A Japanese researcher has announced that he has created viable eggs from the cells of male mice.
This is the first lab created for mammalian eggs from male cells. The next step – not an easy one – would be to pursue something similar to human cells, where, among other things, there is a risk of causing unwanted genetic changes.
The research, which is still in its infancy, relates to the conversion of male XY chromosomes into female XX. This development clears the way for male couples to have their own children no longer through adoption.
The announcement was made by Professor Katsuhiko Hayashi of Osaka University, who has an international reputation in his field of specialization, at a conference of the Francis Crick Institute of Genetics in London, according to the BBC and the Guardian newspaper. Other scientists sounded wary. Professor George Daly of Harvard Medical School, USA, pointed out that it will be a long time before society is faced with practical selection of children from two parents.
Hayashi himself has stated that his work is at a very early stage.
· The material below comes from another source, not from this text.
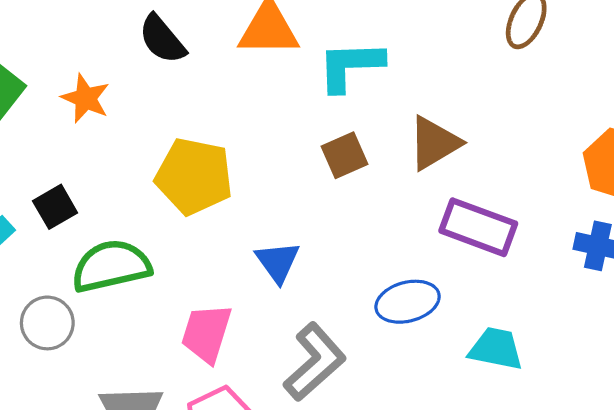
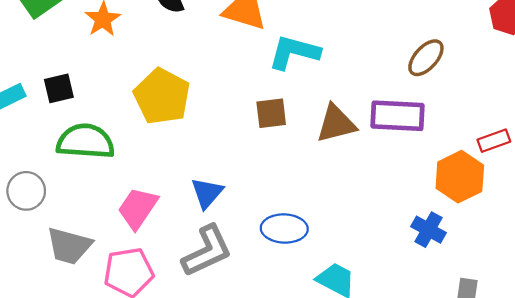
purple rectangle: (478, 227) -> (398, 116), moved, turned -34
blue triangle: (278, 262) -> (207, 193), moved
gray circle: (47, 323) -> (26, 191), moved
The eggs he created are of low quality and the technique cannot currently be used safely on humans. However, he expressed optimism that the current difficulties might be overcome within ten years and that reproductive technology for same-sex couples would eventually become available.
The Japanese scientist said: “If people want it, and society accepts such technology, then I agree.” However, he seemed hesitant about the method a man would use to artificially create a child from his own sperm and eggs. “It’s technically possible,” he said. “But I’m not sure if it’s a safe or socially acceptable thing to do at this point.”
The method involves taking a skin cell from a male rodent and turning it into a pluripotent stem cell that can transform into other types of cells. These cells like males have XY chromosomes. The researchers then deleted the Y chromosome of these cells, doubled the X and finally “glued” the two Xs together, allowing the stem cell to be reprogrammed to become an egg.
The cells are then grown into an ovarian organoid that mimics mouse ovarian conditions. When the eggs were fertilized with sperm, 600 embryos were created, of which seven mice were eventually born (a low success rate of about 1%). However, these rodents appeared healthy, had a normal lifespan, and had offspring.
This technique can also help infertile heterosexual couples where the woman is unable to produce her own eggs due to a serious problem such as Turner syndrome (in which one copy of the X chromosome is missing). But it will be years until (and if) this new infertility treatment becomes available. Other scientists consider the decade time horizon overly optimistic, given that viable human eggs from female cells have not yet been created in the laboratory.